It takes 3.5 minutes and processes 576 MB, i.e. 6% more data (the geography type for a point uses more than what two floats would take) for a 12.5% speedup in query performance.

Tip #3: Clustering

Notice that we use the time quite extensively. What if we ask BigQuery to store its tables in such a way that all equal values of that field are held in adjacent rows? This way, if our query every filters on some aspect of the time, BigQuery doesn’t have to do a full table scan. Instead, it can read just part of the table.

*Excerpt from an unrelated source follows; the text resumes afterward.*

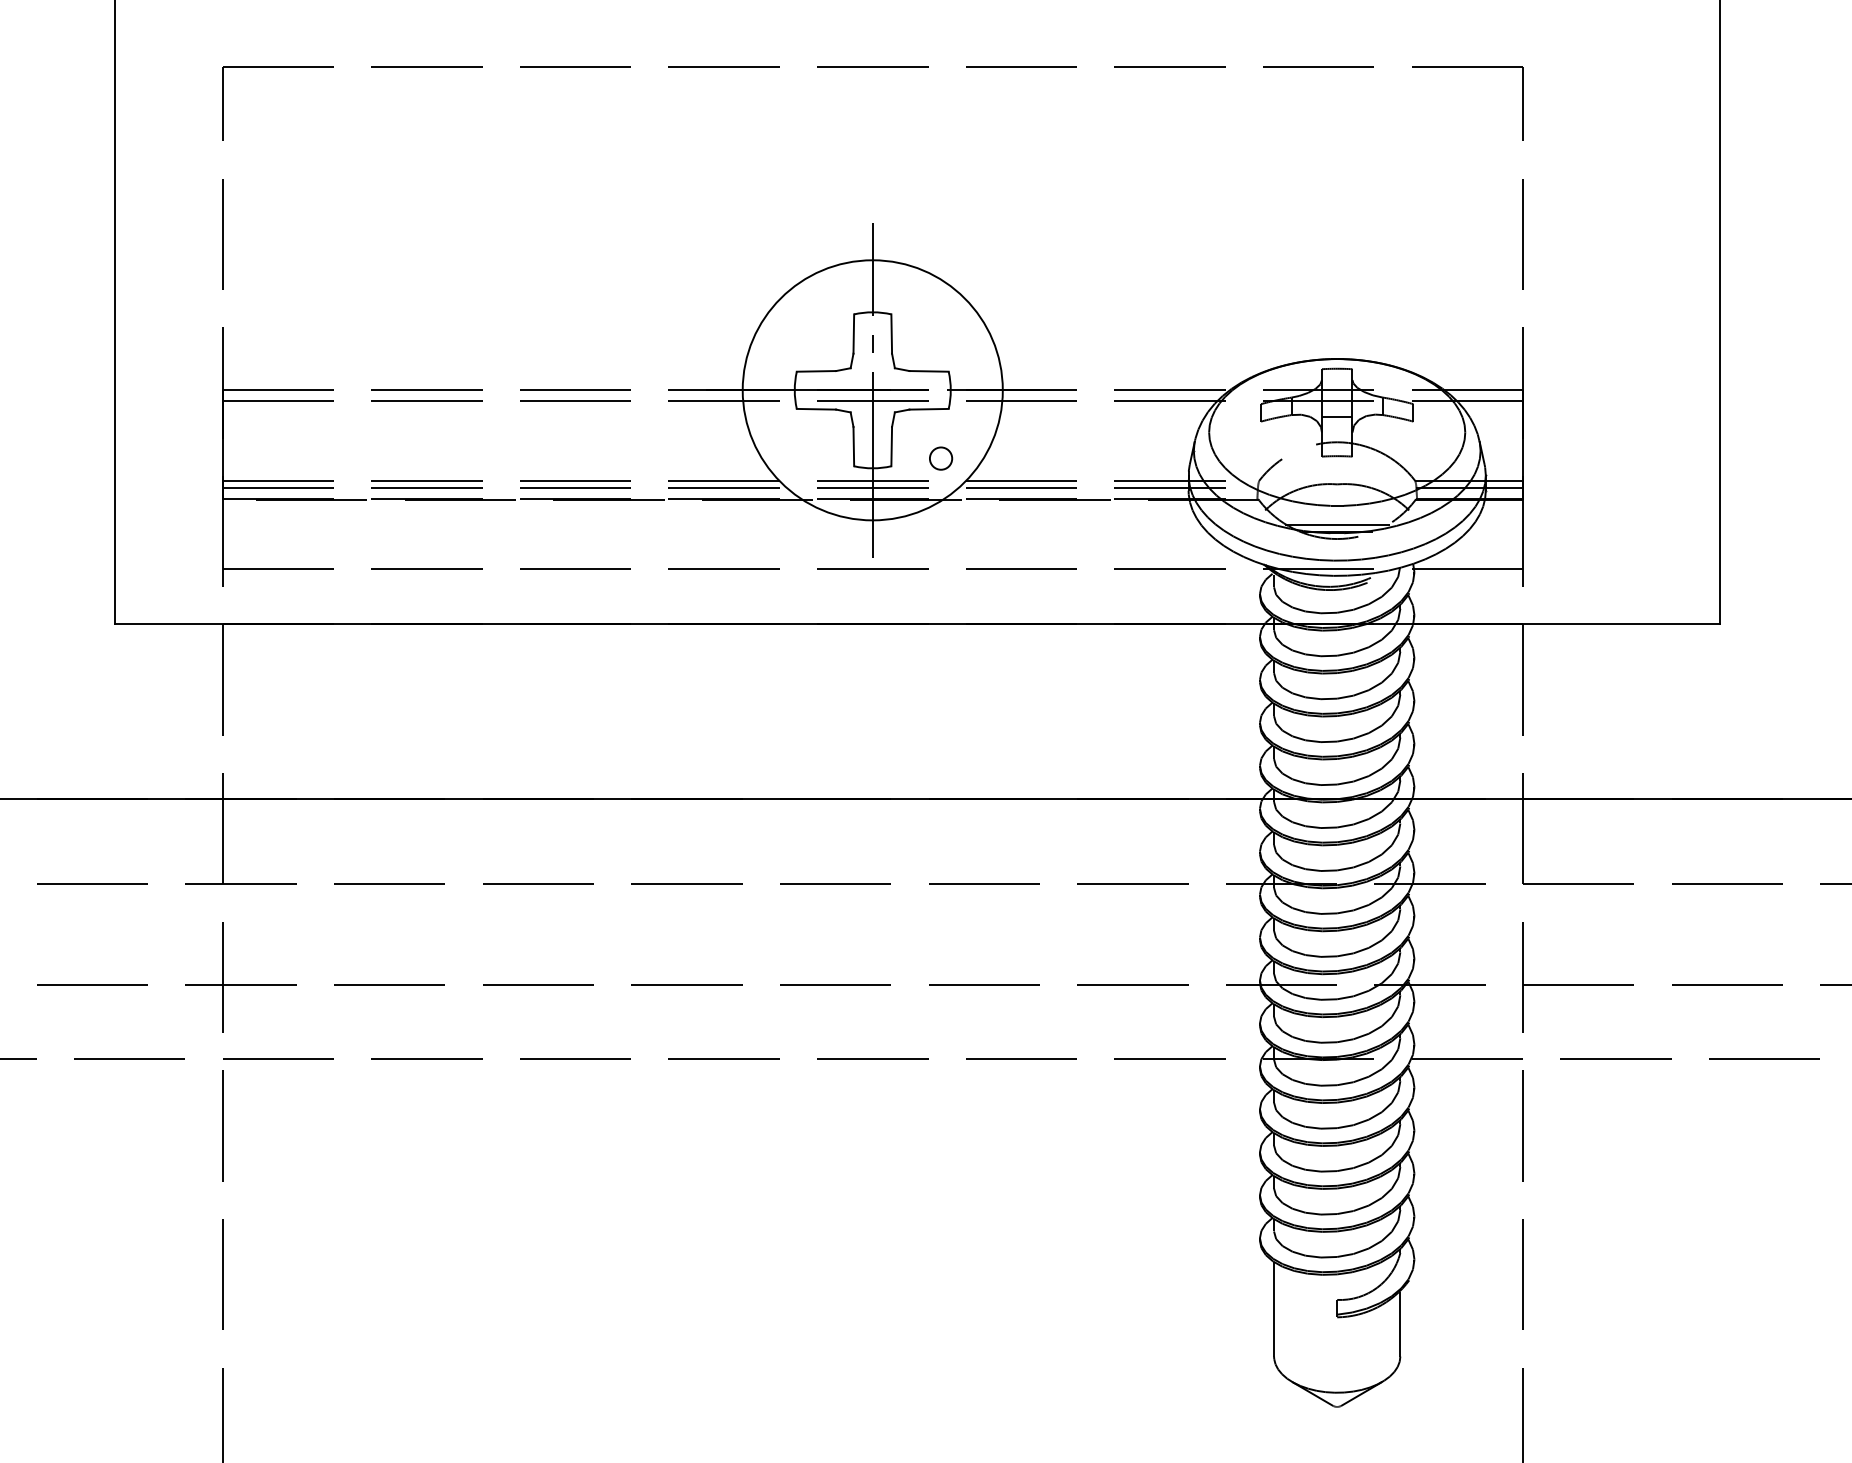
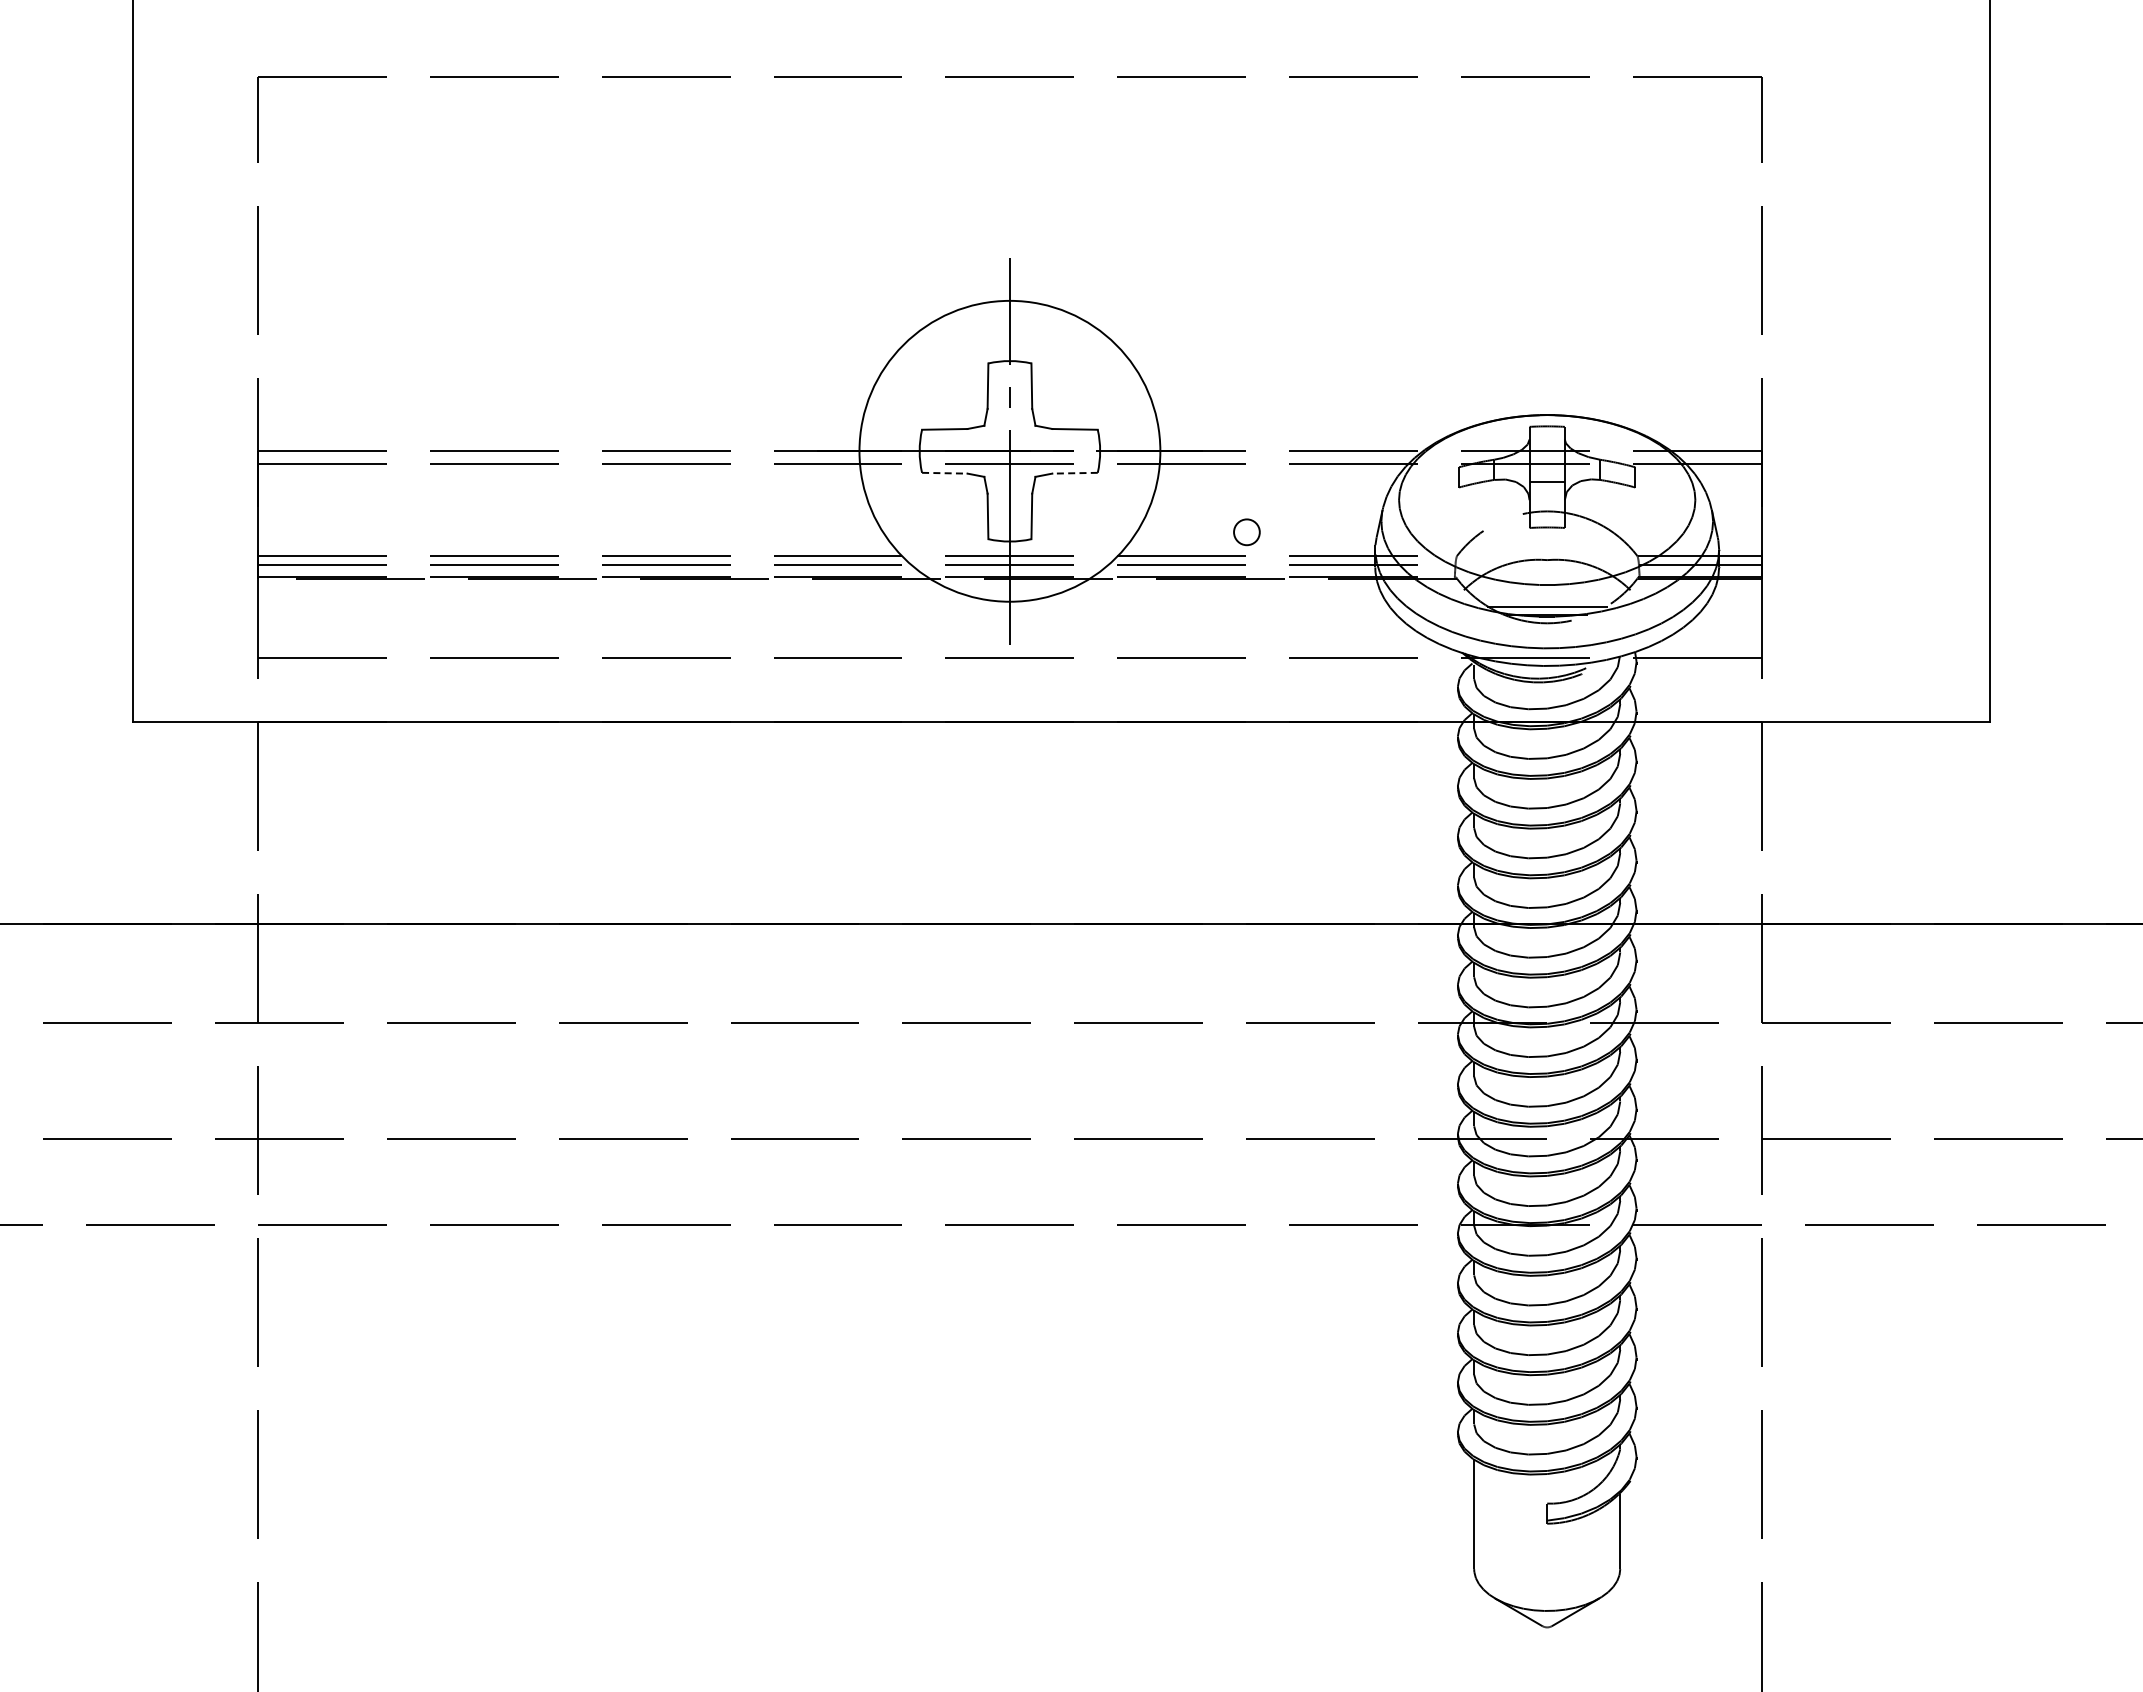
line: (816, 409) -> (944, 473), solid -> dashed
line: (929, 409) -> (1075, 473), solid -> dashed
circle: (940, 458) -> (1246, 532), moved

Because you can only create 2000 partitions at a time, I decided to partition by a dummy date field (this is okay because by clustering, we are forcing queries to use partitions):

CREATE OR REPLACE TABLE advdata.epaclustered 
PARTITION BY dummy_month
CLUSTER BY state_name, date_local
AS 
SELECT 
*, 
CAST(
CONCAT(CAST(EXTRACT(YEAR from date_local) AS STRING), "-", 
       CAST(EXTRACT(MONTH from date_local) AS STRING), "-01") AS DATE) AS dummy_month
FROM advdata.epageo

Now, let’s take the first query:

SELECT
 pm10.county_name,
 COUNT(DISTINCT pm10.site_num) AS num_instruments
FROM 
  advdata.epaclustered as pm10
WHERE 
  pm10.state_name = 'Ohio'
GROUP BY pm10.county_name

0.8 seconds, 43MB! No difference.

How about the second?

SELECT
  MIN(EXTRACT(YEAR from pm10.date_local)) AS year
  , MAX(pm10obs.sample_measurement) AS PM10
FROM 
  advdata.epaclustered as pm10,
  UNNEST(obs) as pm10obs
CROSS JOIN
  `bigquery-public-data`.utility_us.us_cities_area as city
WHERE 
  pm10.state_name = 'Ohio' AND
  city.name = 'Columbus, OH' AND
  ST_Within( pm10.location, city.city_geom )
GROUP BY EXTRACT(YEAR from pm10.date_local)
ORDER BY year ASC

The query now takes just 20 seconds and processes 576.4 MB, a 10x speedup. This is because we clustered the table by month, and we are filtering by month, and this allows BigQuery to organize the data more efficiently.

Enjoy!